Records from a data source
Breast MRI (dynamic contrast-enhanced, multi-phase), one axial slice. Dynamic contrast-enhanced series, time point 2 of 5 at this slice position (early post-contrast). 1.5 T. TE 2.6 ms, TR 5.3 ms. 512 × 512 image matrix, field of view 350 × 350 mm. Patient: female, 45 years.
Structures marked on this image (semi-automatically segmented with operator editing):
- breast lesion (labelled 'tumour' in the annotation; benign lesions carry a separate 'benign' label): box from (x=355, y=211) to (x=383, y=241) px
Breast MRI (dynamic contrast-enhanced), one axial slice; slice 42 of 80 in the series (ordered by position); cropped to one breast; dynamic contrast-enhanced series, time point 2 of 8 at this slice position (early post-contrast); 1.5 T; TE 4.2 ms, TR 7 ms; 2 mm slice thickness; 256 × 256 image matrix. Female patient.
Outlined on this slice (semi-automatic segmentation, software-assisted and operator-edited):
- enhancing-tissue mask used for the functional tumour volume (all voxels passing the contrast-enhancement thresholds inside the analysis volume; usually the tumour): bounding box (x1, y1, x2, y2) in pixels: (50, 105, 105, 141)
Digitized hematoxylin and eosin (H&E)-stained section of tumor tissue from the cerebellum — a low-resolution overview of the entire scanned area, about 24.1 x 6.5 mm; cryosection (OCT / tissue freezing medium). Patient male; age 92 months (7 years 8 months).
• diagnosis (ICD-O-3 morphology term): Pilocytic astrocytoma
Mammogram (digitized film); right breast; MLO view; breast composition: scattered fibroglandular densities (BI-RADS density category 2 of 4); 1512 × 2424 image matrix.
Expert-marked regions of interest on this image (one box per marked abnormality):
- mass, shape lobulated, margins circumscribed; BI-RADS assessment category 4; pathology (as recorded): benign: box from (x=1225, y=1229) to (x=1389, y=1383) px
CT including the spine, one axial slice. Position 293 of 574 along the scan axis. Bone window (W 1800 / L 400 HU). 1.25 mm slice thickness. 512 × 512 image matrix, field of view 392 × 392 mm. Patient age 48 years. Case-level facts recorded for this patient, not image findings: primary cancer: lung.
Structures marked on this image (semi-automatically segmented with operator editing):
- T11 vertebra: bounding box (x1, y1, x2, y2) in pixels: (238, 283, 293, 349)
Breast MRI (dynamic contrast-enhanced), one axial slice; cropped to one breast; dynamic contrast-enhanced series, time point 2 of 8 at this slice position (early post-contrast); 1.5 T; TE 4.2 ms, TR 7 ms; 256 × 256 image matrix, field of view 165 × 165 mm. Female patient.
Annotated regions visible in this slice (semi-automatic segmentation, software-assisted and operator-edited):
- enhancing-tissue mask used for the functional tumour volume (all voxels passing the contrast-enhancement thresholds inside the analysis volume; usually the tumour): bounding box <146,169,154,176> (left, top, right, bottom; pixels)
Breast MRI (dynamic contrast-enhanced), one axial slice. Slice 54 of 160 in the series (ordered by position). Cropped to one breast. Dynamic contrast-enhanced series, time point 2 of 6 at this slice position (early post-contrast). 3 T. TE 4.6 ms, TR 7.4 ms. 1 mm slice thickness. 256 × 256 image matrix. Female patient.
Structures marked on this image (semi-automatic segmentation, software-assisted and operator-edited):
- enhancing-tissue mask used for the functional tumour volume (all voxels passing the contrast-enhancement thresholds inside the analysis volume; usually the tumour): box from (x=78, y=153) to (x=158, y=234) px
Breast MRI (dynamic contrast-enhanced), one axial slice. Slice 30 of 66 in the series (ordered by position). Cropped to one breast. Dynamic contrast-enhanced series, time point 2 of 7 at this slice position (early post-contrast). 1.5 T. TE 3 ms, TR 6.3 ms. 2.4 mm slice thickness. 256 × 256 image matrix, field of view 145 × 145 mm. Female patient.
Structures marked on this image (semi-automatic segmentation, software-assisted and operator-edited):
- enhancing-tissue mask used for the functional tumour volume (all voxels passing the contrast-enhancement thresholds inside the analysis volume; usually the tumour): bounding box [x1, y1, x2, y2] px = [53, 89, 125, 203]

About this task
Working through the records above, copy each line in which "right" is found.

Solution
Mammogram (digitized film); right breast; MLO view; breast composition: scattered fibroglandular densities (BI-RADS density category 2 of 4); 1512 × 2424 image matrix.
- enhancing-tissue mask used for the functional tumour volume (all voxels passing the contrast-enhancement thresholds inside the analysis volume; usually the tumour): bounding box <146,169,154,176> (left, top, right, bottom; pixels)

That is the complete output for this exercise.